TASK STATEMENT: Which lines in the records below contain the word "authentifiés"? List every one of them.
··· MATERIAL SHOWN ···
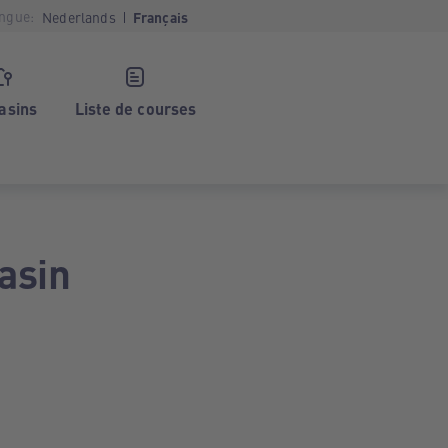
ngue:
Nederlands
Français
asins
Liste de courses
asin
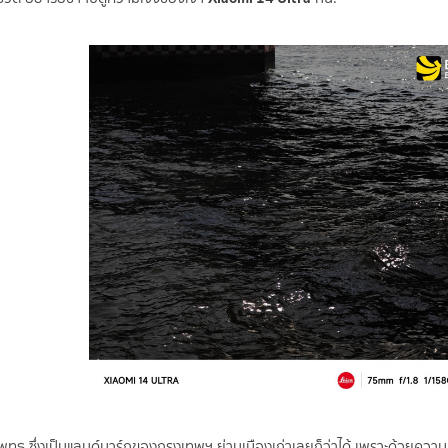
ุทธ ซึ่งเป็นแลนด์มาร์กของกรุงเทพฯ ย่านเมืองเก่าเลยก็ว่าได้ เพราะด้วยความ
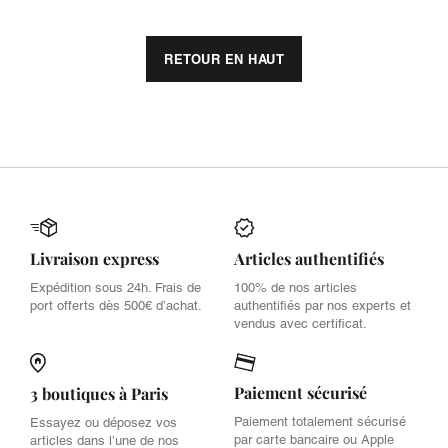
RETOUR EN HAUT
Livraison express
Articles authentifiés
Expédition sous 24h. Frais de
100% de nos articles
port offerts dès 500€ d’achat.
authentifiés par nos experts et
vendus avec certificat.
Paiement sécurisé
3 boutiques à Paris
Paiement totalement sécurisé
Essayez ou déposez vos
par carte bancaire ou Apple
articles dans l’une de nos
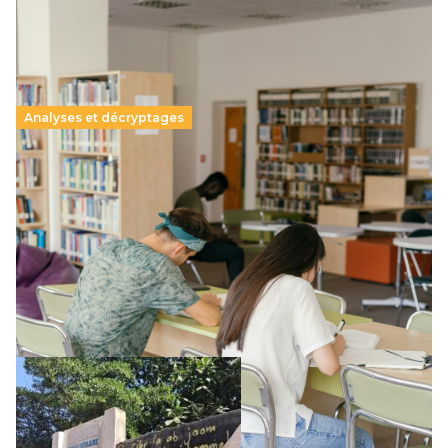
Analyses et décryptages
Supérieur privé : une dérive qui met à mal la
promesse républicaine
11 juillet 2026
-
National
Le projet de loi sur la régulation de l’enseignement
supérieur privé met en lumière l’amplification d’un système
qui relègue l’acte pédagogique au superfétatoire, voire à…
Lire la suite →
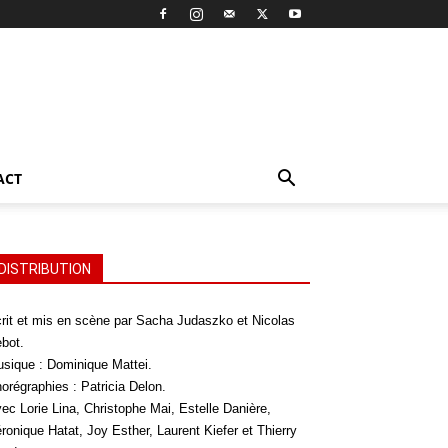
ACT
DISTRIBUTION
rit et mis en scène par Sacha Judaszko et Nicolas
bot.
sique : Dominique Mattei.
orégraphies : Patricia Delon.
ec Lorie Lina, Christophe Mai, Estelle Danière,
ronique Hatat, Joy Esther, Laurent Kiefer et Thierry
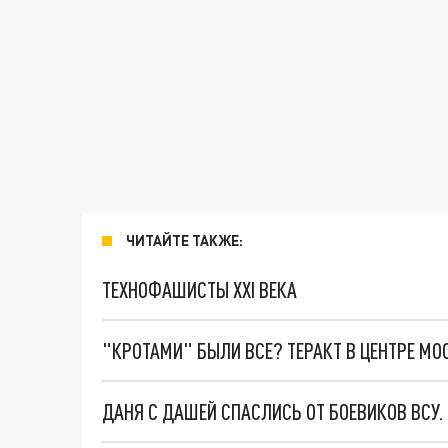
ЧИТАЙТЕ ТАКЖЕ:
ТЕХНОФАШИСТЫ XXI ВЕКА
"КРОТАМИ" БЫЛИ ВСЕ? ТЕРАКТ В ЦЕНТРЕ М
ДАНЯ С ДАШЕЙ СПАСЛИСЬ ОТ БОЕВИКОВ ВСУ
···
TASK SOLUTION:
Articles authentifiés
authentifiés par nos experts et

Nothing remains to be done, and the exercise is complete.